売上変化率のベンチマークとの差が「統計的に負に有意(マイナスの数値となっており、有意水準が認められるもの)」という関係がある企業群は、言い換えれば他の企業群に比べて売上高が成長しにくいことを表している。

ここで用いられている統計的検定は同グループ内での期待値がプラス方向にずれているのか、マイナス方向にずれているのかを検定するWilcoxon符号付順位和検定というものを用いている。

なお、「統計的に有意」とは、同グループ内のベンチマークとの差の期待値が0ではない、つまり差がある可能性が高いことを表し、その有意水準である確率が低いほど「統計的に有意である」といい、0であることが極めてまれに起こる、つまり0ではない、つまり差がある可能性が高いと解釈される。

図表2では、「組織状態が悪い水準にあり、その状態が維持された企業群」と「組織状態が悪い水準にあったが、さらに悪化した企業群」では、売上高変化率が統計的に有意に負となった。
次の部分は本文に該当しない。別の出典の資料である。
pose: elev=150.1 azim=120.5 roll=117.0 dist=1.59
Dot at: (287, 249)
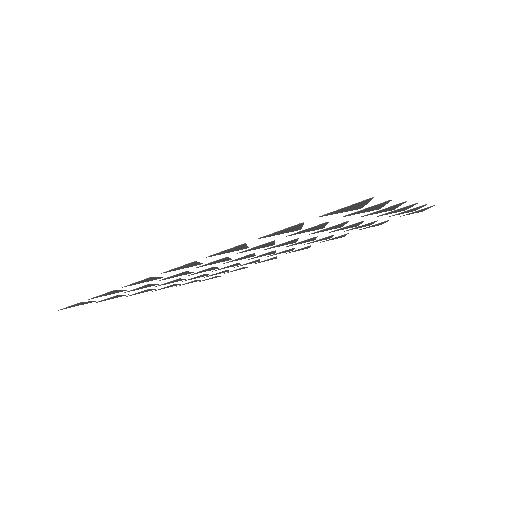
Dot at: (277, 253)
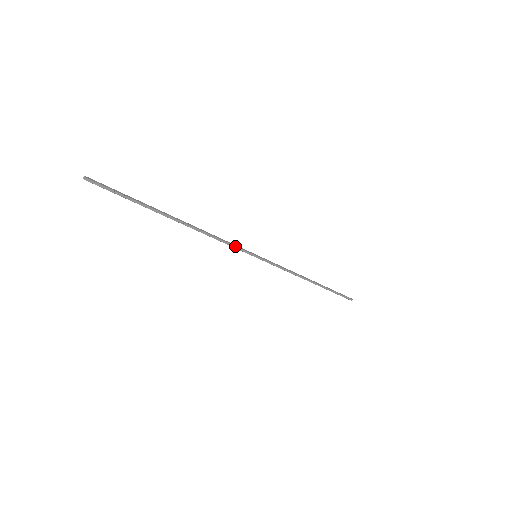
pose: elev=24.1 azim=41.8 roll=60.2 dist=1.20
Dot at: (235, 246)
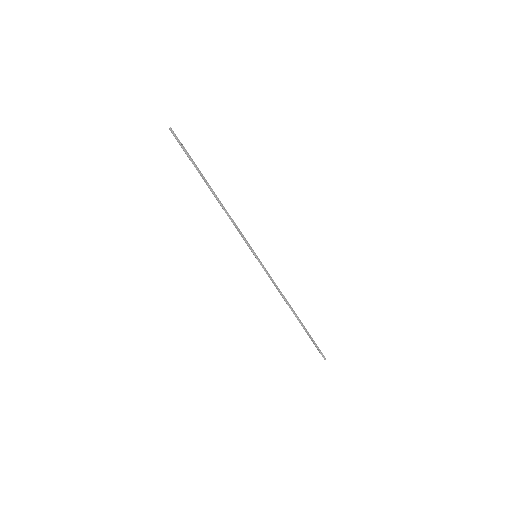
Dot at: (243, 236)
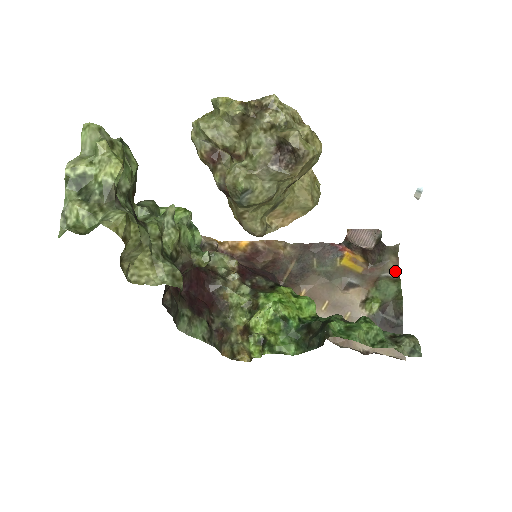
この結果より、組織状態がもともと悪い状態にあり、その状態が維持されるか、もしくは悪化し続けると、売上変化率が下がり、将来の企業成長の阻害要因になってしまうということである。

組織状態の悪化と負債比率の増加は相関関係にある

続いて、「負債比率」と各企業群の分析結果を共有したい。

負債比率と「統計的に正に有意」である企業群は、言い換えれば他の企業群に比べて負債比率が大きくなる(相対的に借金が大きくなっている)傾向があるということを表している。図表3では、「前年の組織状態が良く、その状態が維持された企業群」「組織状態が良かったが、悪化してしまった企業群」が該当する。その負債化率の増加幅は、「組織状態が良かったが、悪化してしまった企業群」のほうが大きくなる傾向にある。

つまり、組織文化の急な悪化が将来の財務的なリスクに影響を与えている可能性があるのだ。